Questo è un passaggio importante nella nostra storia incrociata, perché Andrea Pirlo trova il suo talento per le punizioni. Nasce la primo genitura della “maledetta” che è l’equivalente delle tese, delle veloci, delle alzata a banda e di quelle di rovescio sull’opposto del marchese Fabio Vullo. Nascerà lì, nel nobile Sud, il Pirlo continuatore di Corso e Platini, l’emulo di Roberto Baggio, rivale nelle classifiche di tutti i tempi dei tiratori liberi di Mihajlovic e Batistuta.

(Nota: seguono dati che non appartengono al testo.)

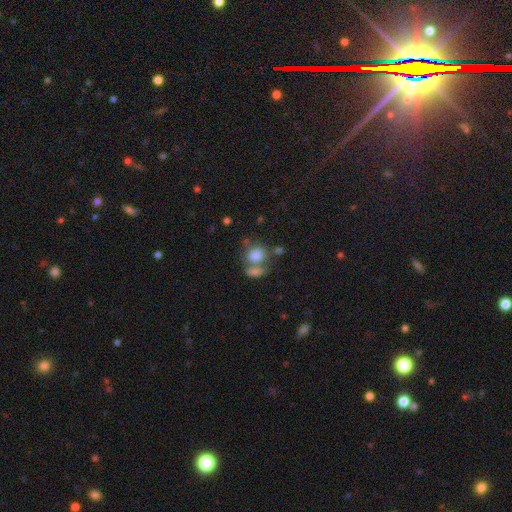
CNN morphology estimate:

Quando torna a Brescia, nel 2001, avviene la seconda trasformazione tecnica che gli apre la carriera a diventare un Vis Clarissimum: Carlo Mazzone lo fa giocare regista davanti alla difesa. Nasce il lancio alla Pirlo, il primo a raccoglierlo è Roberto Baggio che segnando alla Juventus consegna col gol dell’1-1 una parte dello scudetto al Bisiaco Fabio Capello e alla sua Roma di campioni. Da qui in poi Andrea Pirlo sarà come Fabio Vullo un comandante e le due carriere quasi si toccheranno seppur solo a distanza: Entrambi signori dello scudetto, 8 per il massese e 6 per il bresciano, entrambi esordienti in serie A giovanissimi, entrambi coinvolti nella grandezza della sconfitta: la sindrome di Istanbul e l’arancia meccanica olandese dei Giochi Olimpici 1992.
La loro diversità l’hanno messa in mostra in nazionale. Un capitolo che merita una storia a parte, tanto è suggestivo ed iconico del tempo “azzurro”. Per ora in attesa che il romanzo della nazionale sveli le sue pagine, resta incredibile la sintesi: Andrea Pirlo è stato il regista della nazionale campione del mondo a Berlino, Fabio Vullo ha giocato 139 partite azzurre senza appartenere alla generazione dei Fenomeni. Per un tenore della regia da 7 coppe dei campioni è stata la giocata più difficile, essere grande fuori le mura. Esattamente come sosteneva Carlo VIII re della Francia quattrocentesca, ed esattamente com’è stato Andrea Pirlo altro dioscuro dell’organizzazione del gioco. Entrambi sono stati dei fuoriclasse. E degli irripetibili.